Josie is working on writing a one-woman show.

“It would be about the legacy of Lillian St. Cyr,” she said. From her experience in the theater and her research into her cultural background, she’s excited about developing a story about the legacy on her Ho-Chunk side and how those people opened doors for her.

“People like William St. Cyr who may have done vaudeville acts or a performer at Standing Rock, may have felt they were just powwow performers, but they were really a part of breaking this mold and part of giving us this chance to be on the stage,” Josie said.

“So when I think about those things, I think that I would love to have my one-woman show produced – it would be a big goal for me right now because it’s the first time I’m writing about it and the first time I’m exploring myself as a native woman in this world – as a native performer,” she said.

“I have been tracing back all these bloodlines, all these ties I have to the performing arts as a native person and realizing we have a legacy,” she said. “It’s not just about all the movie stars in Hollywood. We, as native people, have our own legacy.”

Her big goal is to have her show produced and someday be on Broadway. She admits that it’s a really big goal, so now she is concentrating on just getting it produced and getting it off the ground.

“One of my big things is to teach native youth – to inspire native youth. Our cultures are so rich and we have our traditional art combined with whatever contemporary mediums. They are so beautiful when we accomplish them, but we also need that support for each other to continue to do these things. I really hope that the work that I do can inspire that, too,” Josie said.
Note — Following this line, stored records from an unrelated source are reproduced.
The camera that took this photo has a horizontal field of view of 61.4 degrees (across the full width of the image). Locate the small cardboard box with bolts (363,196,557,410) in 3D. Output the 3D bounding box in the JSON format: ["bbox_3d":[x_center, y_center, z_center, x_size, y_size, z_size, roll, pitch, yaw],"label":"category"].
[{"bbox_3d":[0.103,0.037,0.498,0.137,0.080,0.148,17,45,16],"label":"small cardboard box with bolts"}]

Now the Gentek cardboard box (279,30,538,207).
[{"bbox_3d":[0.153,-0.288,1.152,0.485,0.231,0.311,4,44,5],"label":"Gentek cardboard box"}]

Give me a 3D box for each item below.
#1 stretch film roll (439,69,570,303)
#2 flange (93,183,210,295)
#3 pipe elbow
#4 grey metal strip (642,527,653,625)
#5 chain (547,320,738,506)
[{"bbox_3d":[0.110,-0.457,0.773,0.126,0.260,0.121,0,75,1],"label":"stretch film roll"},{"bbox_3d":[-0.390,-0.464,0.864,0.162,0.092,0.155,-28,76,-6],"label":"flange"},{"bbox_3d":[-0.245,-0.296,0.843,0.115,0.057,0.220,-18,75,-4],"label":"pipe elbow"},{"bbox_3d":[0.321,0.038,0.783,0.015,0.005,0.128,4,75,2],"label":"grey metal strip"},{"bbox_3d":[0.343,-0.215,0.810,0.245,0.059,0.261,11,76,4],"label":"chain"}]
Ty Defoe, the author of “Ajijaak on Turtle Island,” is excited about his creation being taken on the road across the United States.
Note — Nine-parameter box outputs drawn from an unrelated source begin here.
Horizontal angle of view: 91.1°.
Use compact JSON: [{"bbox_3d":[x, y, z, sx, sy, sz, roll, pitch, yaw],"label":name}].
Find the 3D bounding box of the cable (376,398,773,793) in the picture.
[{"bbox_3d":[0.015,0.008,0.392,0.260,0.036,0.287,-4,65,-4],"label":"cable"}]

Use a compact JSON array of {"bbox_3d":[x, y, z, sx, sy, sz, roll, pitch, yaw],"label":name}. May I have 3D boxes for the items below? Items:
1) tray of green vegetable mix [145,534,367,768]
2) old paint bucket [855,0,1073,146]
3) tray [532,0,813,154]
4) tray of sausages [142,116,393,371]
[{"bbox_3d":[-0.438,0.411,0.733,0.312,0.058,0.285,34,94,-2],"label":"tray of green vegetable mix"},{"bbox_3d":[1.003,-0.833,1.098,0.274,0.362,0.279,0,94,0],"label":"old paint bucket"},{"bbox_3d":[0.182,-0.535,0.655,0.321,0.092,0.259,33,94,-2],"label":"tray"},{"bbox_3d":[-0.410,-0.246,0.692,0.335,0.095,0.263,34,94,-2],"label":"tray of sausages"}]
“I think it’s a really special piece about Ajijaak that tells the story of indigenous people living off the Earth,” Defoe said. “In the mind, it was created to inspire our indigenous youth, but also all people. We work toward keeping our cultures alive but also thriving.”

During his youth, Defoe would pass through Wisconsin Dells on his way to see his family and stop at Stand Rock in the summer.

“I grew up in northern Wisconsin, being Ojibwa and Oneida, and going to powwows to keep the culture alive,” he said. “That mindset went into the performance a lot. I was inspired a lot from the Mirror Lake and Lake Delton areas. I went to science camp there to learn how ecological knowledge connects to the land.”